Rossair was established in 1963. It was Australia's second oldest continually operating air transport company, the oldest being Qantas. On 1 June 2017 the company ceased operations after one of its aircraft on a training flight crashed in Renmark, South Australia. All three on board, including the company's chief pilot and a Civil Aviation Safety Authority inspector, were killed. Following this incident the company continued non-flying operations until July 2018 when it was placed into voluntary administration with EY appointed as the administrator.

==Fleet==
As of November 2013 the Rossair fleet consisted of:

- 3 Cessna 441 Conquest II
- 2 Beechcraft 1900D
- 2 Embraer EMB 120 Brasilia

==Incidents and accidents==
- On 25 January 1972, a Rossair Beechcraft V35A (registered VH-TYA) collided with a radio mast guy wire and subsequently crashed at Compressor Station 13 of the Moomba Natural Gas Pipeline, 65 miles south-east of Leigh Creek, South Australia. All four of the aircraft's occupants were killed.
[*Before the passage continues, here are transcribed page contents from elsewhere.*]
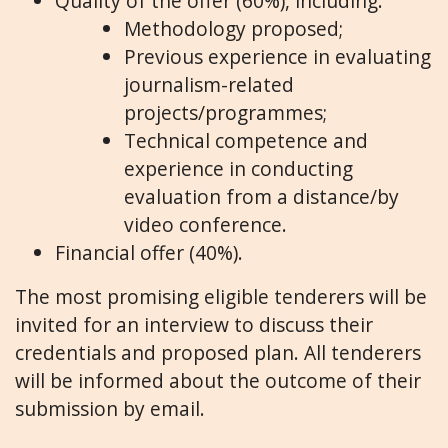
Quality of the offer (60%), including:
Methodology proposed;
Previous experience in evaluating
journalism-related
projects/programmes;
Technical competence and
experience in conducting
evaluation from a distance/by
video conference.
Financial offer (40%).
The most promising eligible tenderers will be
invited for an interview to discuss their
credentials and proposed plan. All tenderers
will be informed about the outcome of their
submission by email.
- On 1 February 1976, a Rossair Cessna 172 (registered VH-UGC) collided with a Piper PA-28 Cherokee on final approach to Parafield Airport. All four people on board the Rossair Cessna 172 and the sole occupant of the Piper PA-28 Cherokee were killed.
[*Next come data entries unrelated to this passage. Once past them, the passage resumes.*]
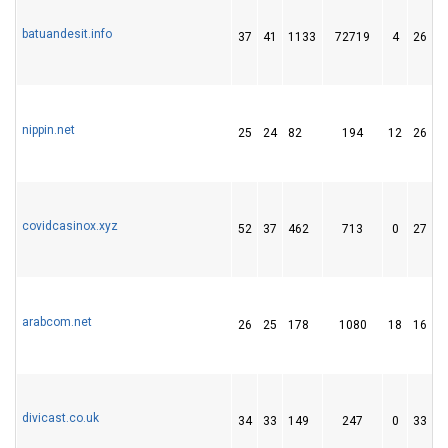
batuandesit.info
37
41
1133
72719
4
26
nippin.net
25
24
82
194
12
26
covidcasinox.xyz
52
37
462
713
0
27
arabcom.net
26
25
178
1080
18
16
divicast.co.uk
34
33
149
247
0
33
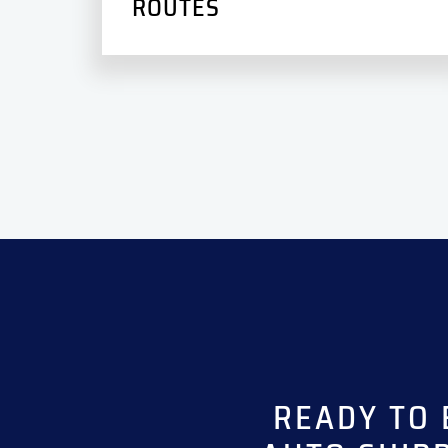
ROUTES
READY TO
- On 27 March 1976, a Rossair Cessna 180 (registered VH-TCU) suffered an in-flight breakup over the Adelaide suburb of Blackwood, killing the sole occupant.
- On 30 May 2017, an accident with a Rossair Cessna 441 (registered VH-XMJ) that took off from Renmark Airport and crashed approximately 4 kilometres away killed all three occupants on board.